Different states during the SparseUCB algorithm.

RoundRobin means all are sampled once.
ForceLog uniformly explores arms that are in the set \(\mathcal{J}(t) \setminus \mathcal{K}(t)\).
UCB is the phase that the algorithm should converge to, when a normal UCB selection is done only on the “good” arms, i.e., \(\mathcal{K}(t)\).

Policies.SparseUCB.ALPHA = 4¶: Default parameter for \(\alpha\) for the UCB indexes.

class Policies.SparseUCB.SparseUCB(nbArms, sparsity=None, alpha=4, lower=0.0, amplitude=1.0)[source]¶

The SparseUCB policy, designed to tackle sparse stochastic bandit problems.

__init__(nbArms, sparsity=None, alpha=4, lower=0.0, amplitude=1.0)[source]¶

New generic index policy.

update_j()[source]¶: Recompute the set \(\mathcal{J}(t)\):

\[\mathcal{J}(t) = \left\{ k \in [1,...,K]\;, \frac{X_k(t)}{N_k(t)} \geq \sqrt{\frac{\alpha \log(N_k(t))}{N_k(t)}} \right\}.\]

update_k()[source]¶: Recompute the set \(\mathcal{K}(t)\):

\[\mathcal{K}(t) = \left\{ k \in [1,...,K]\;, \frac{X_k(t)}{N_k(t)} \geq \sqrt{\frac{\alpha \log(t)}{N_k(t)}} \right\}.\]

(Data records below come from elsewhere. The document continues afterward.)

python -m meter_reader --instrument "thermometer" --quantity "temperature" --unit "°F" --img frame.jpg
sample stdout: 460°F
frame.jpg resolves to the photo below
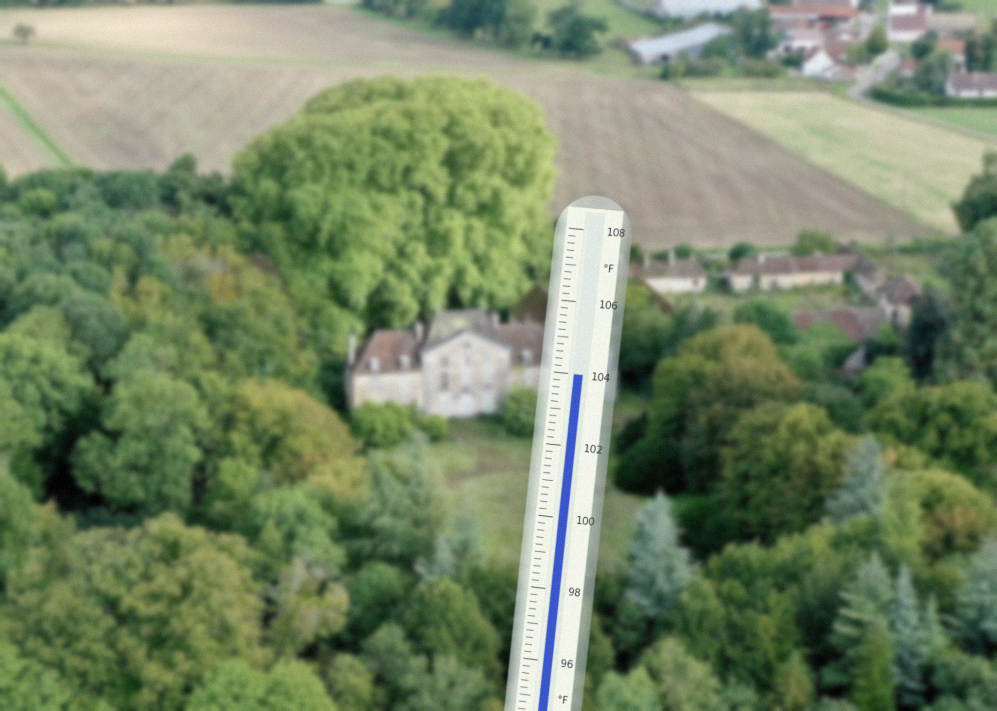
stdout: 104°F
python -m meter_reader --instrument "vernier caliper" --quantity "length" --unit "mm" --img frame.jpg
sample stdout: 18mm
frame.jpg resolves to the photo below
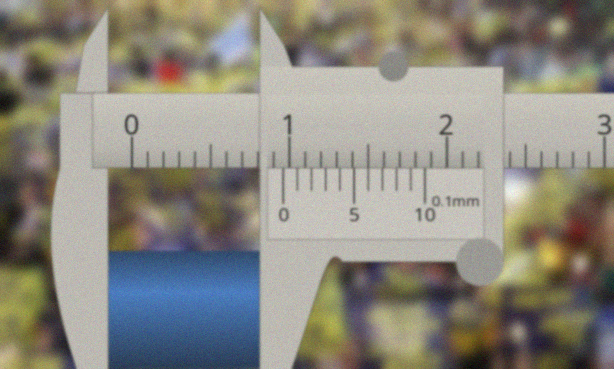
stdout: 9.6mm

Choose the next arm to play:

If still in a Round-Robin phase, play the next arm,
Otherwise, recompute the set \(\mathcal{J}(t)\),
If it is too small, if \(\mathcal{J}(t) < s\):
- Start a new Round-Robin phase from arm 0.
Otherwise, recompute the second set \(\mathcal{K}(t)\),
If it is too small, if \(\mathcal{K}(t) < s\):
- Play a Force-Log step by choosing an arm uniformly at random from the set \(\mathcal{J}(t) \setminus \mathcal{K}(t)\).
Otherwise,
- Play a UCB step by choosing an arm with highest UCB index from the set \(\mathcal{K}(t)\).